• [AIM OF THE EXERCISE]:
Check each line of the records below and collect those that include the word "Corrected".

• [DATASET EXTRACT]:
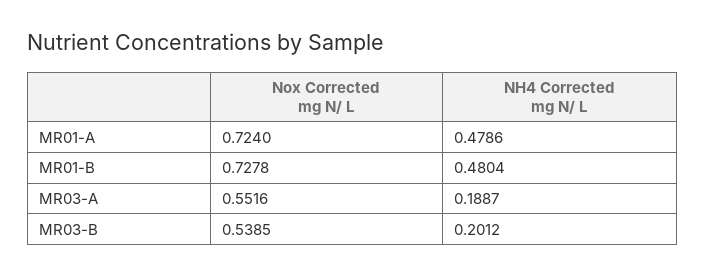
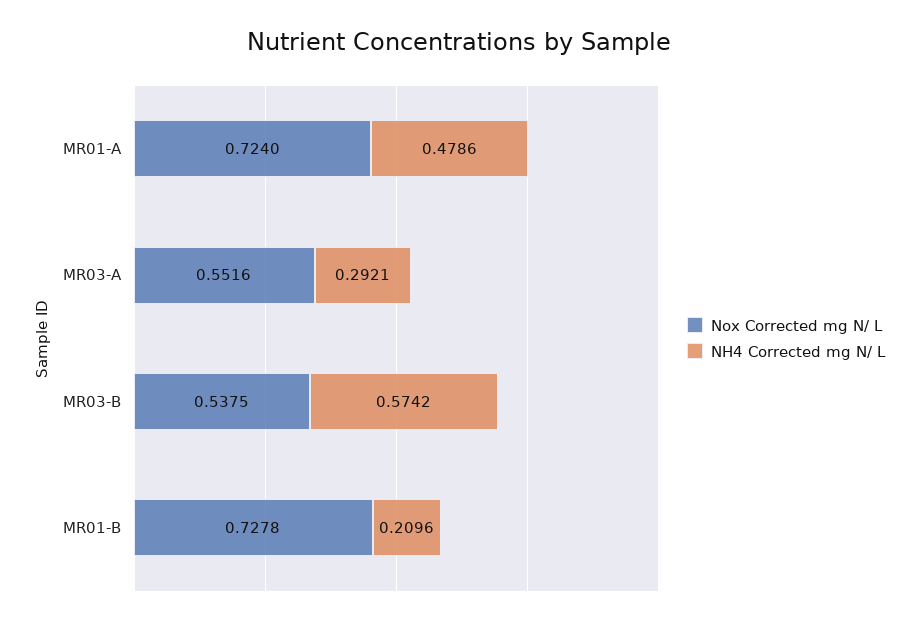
NH4 Corrected mg N/ L, MR01-B: 0.4804 -> 0.2096
NH4 Corrected mg N/ L, MR03-A: 0.1887 -> 0.2921
Nox Corrected mg N/ L, MR03-B: 0.5385 -> 0.5375
NH4 Corrected mg N/ L, MR03-B: 0.2012 -> 0.5742

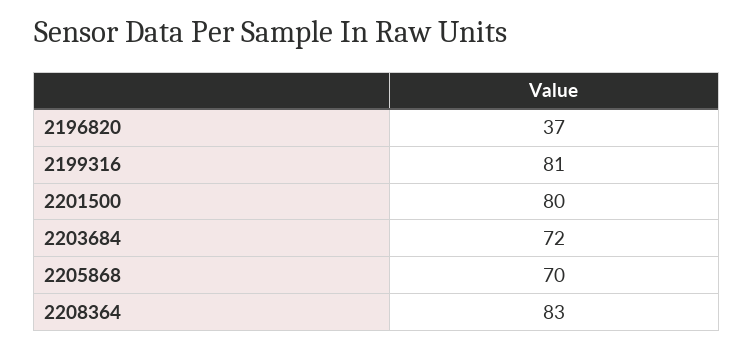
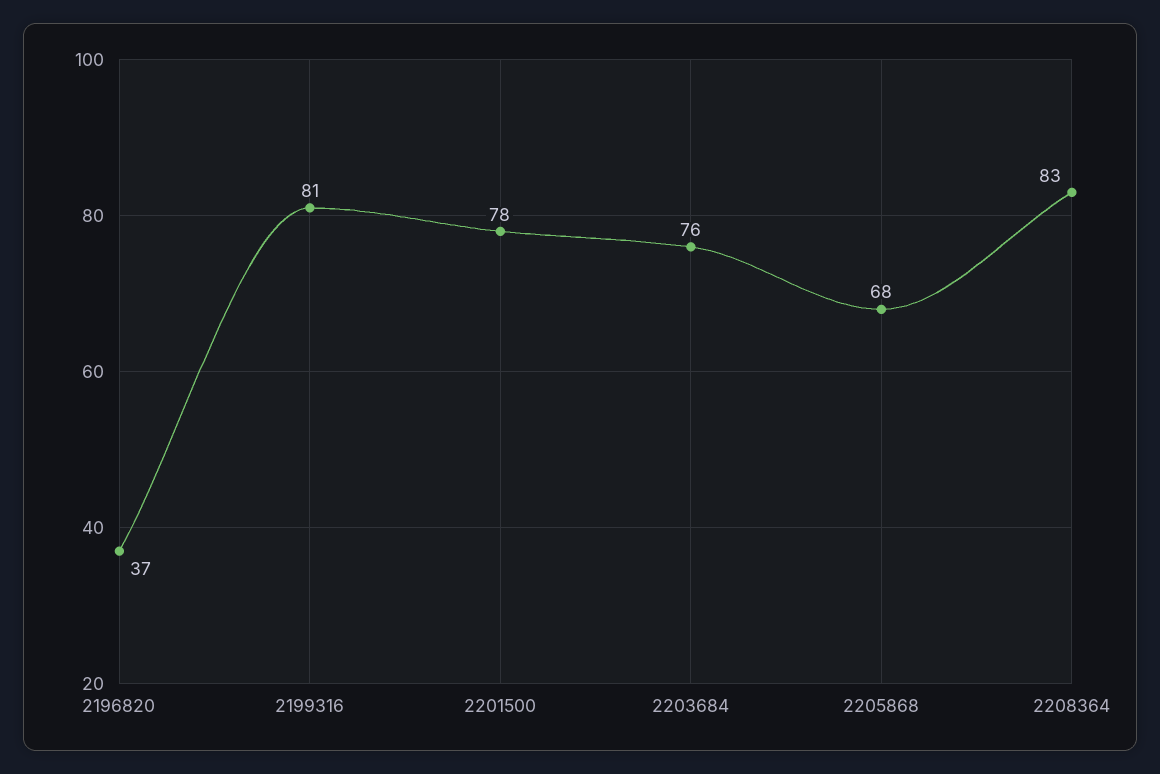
2201500: 80 -> 78
2203684: 72 -> 76
2205868: 70 -> 68

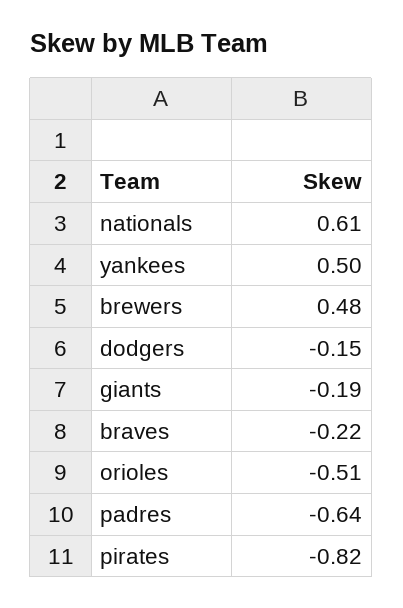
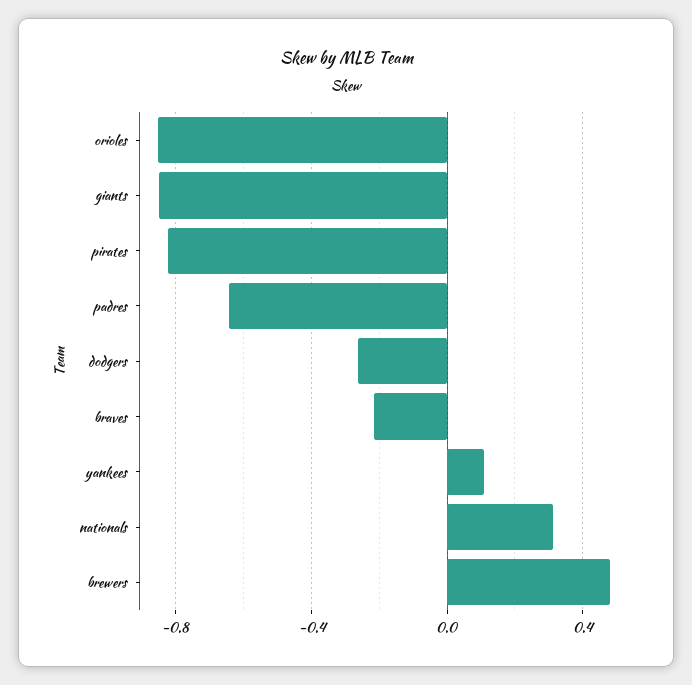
nationals: 0.61 -> 0.3
yankees: 0.5 -> 0.1
dodgers: -0.15 -> -0.25
giants: -0.19 -> -0.85
orioles: -0.51 -> -0.85

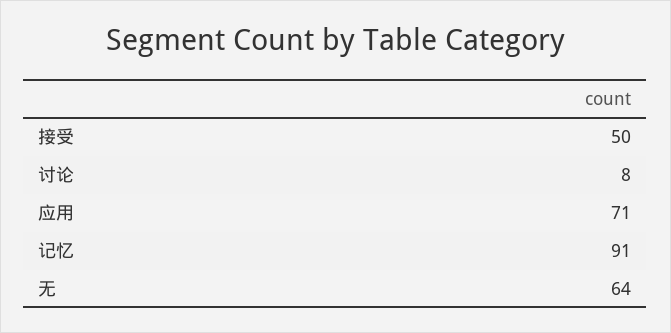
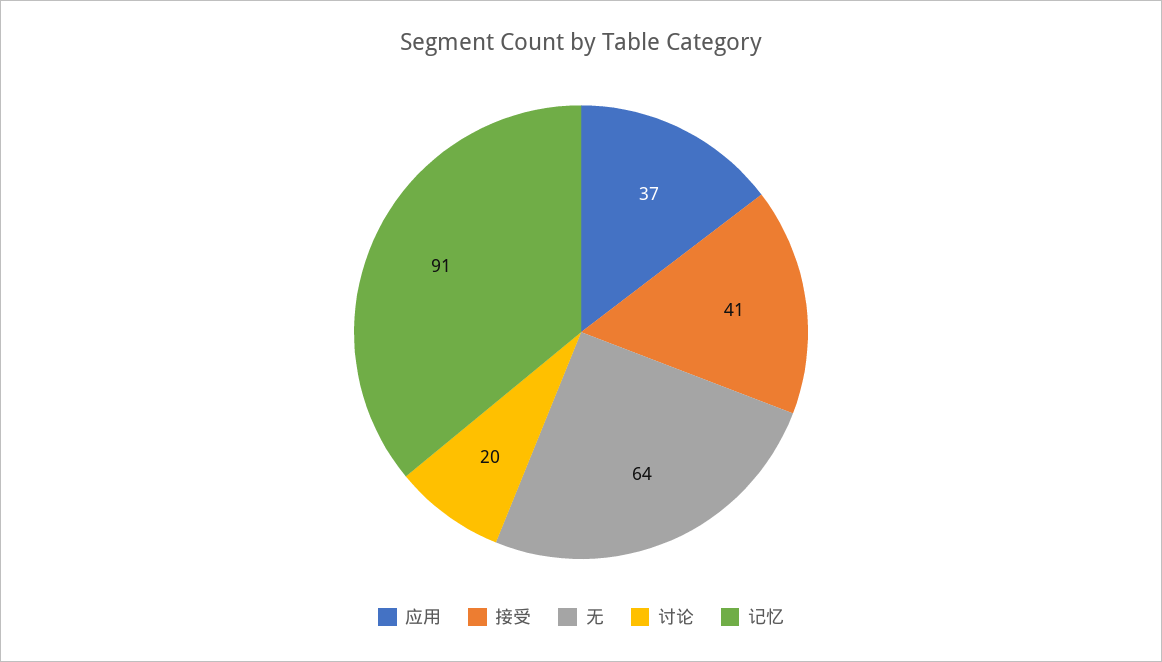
接受: 50 -> 41
讨论: 8 -> 20
应用: 71 -> 37

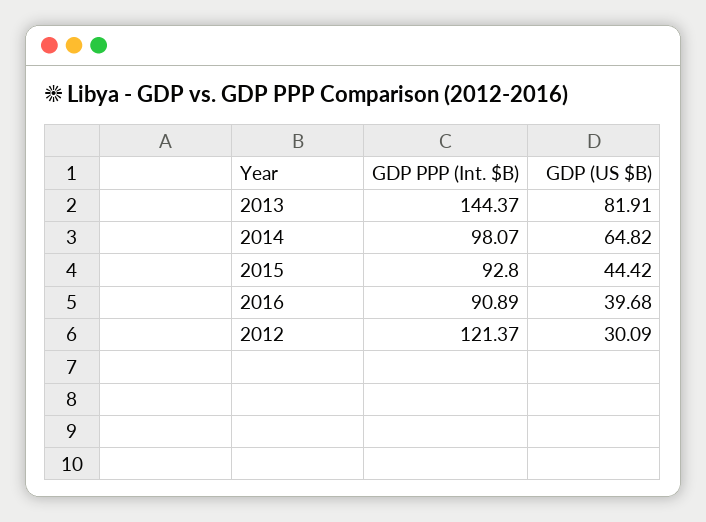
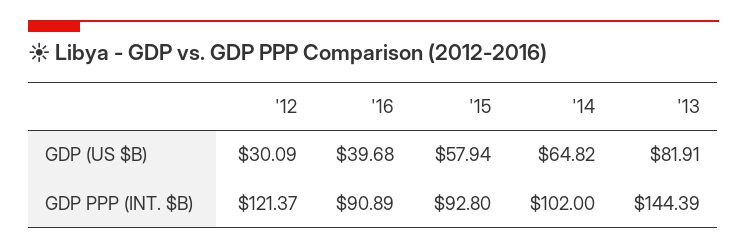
GDP PPP (Int. $B), 2013: 144.37 -> 144.39
GDP PPP (Int. $B), 2014: 98.07 -> 102
GDP (US $B), 2015: 44.42 -> 57.94

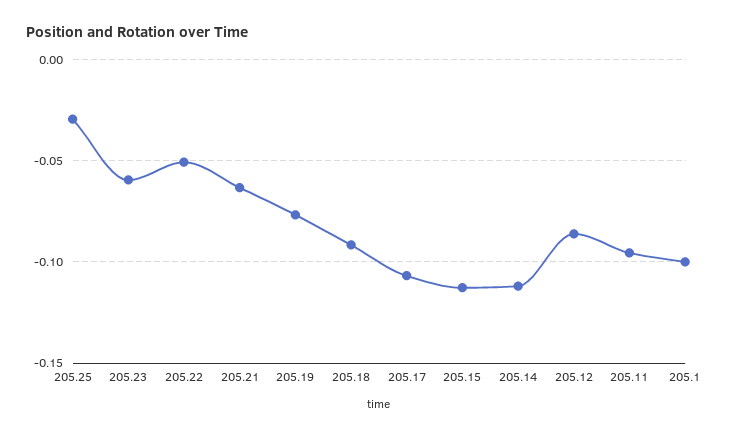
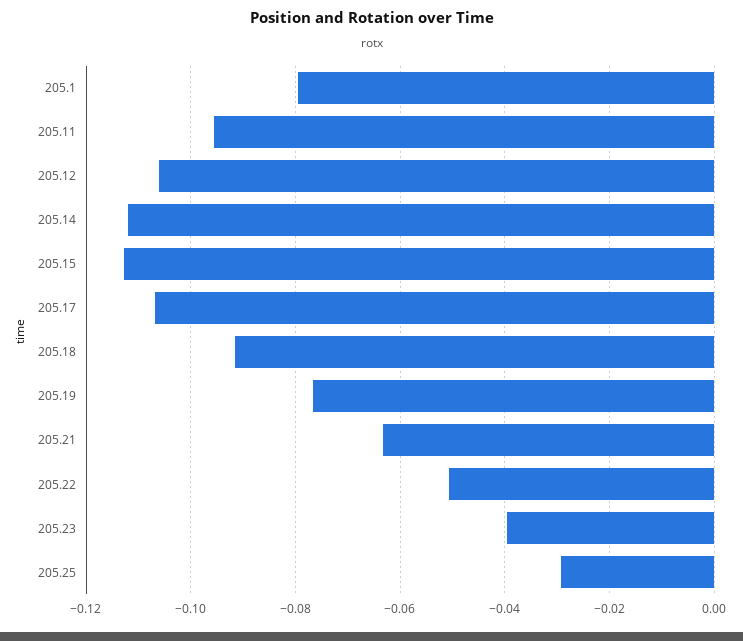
205.23: -0.06 -> -0.04
205.12: -0.085 -> -0.106
205.1: -0.1 -> -0.08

• [FINAL ANSWER]:
NH4 Corrected mg N/ L, MR01-B: 0.4804 -> 0.2096
NH4 Corrected mg N/ L, MR03-A: 0.1887 -> 0.2921
Nox Corrected mg N/ L, MR03-B: 0.5385 -> 0.5375
NH4 Corrected mg N/ L, MR03-B: 0.2012 -> 0.5742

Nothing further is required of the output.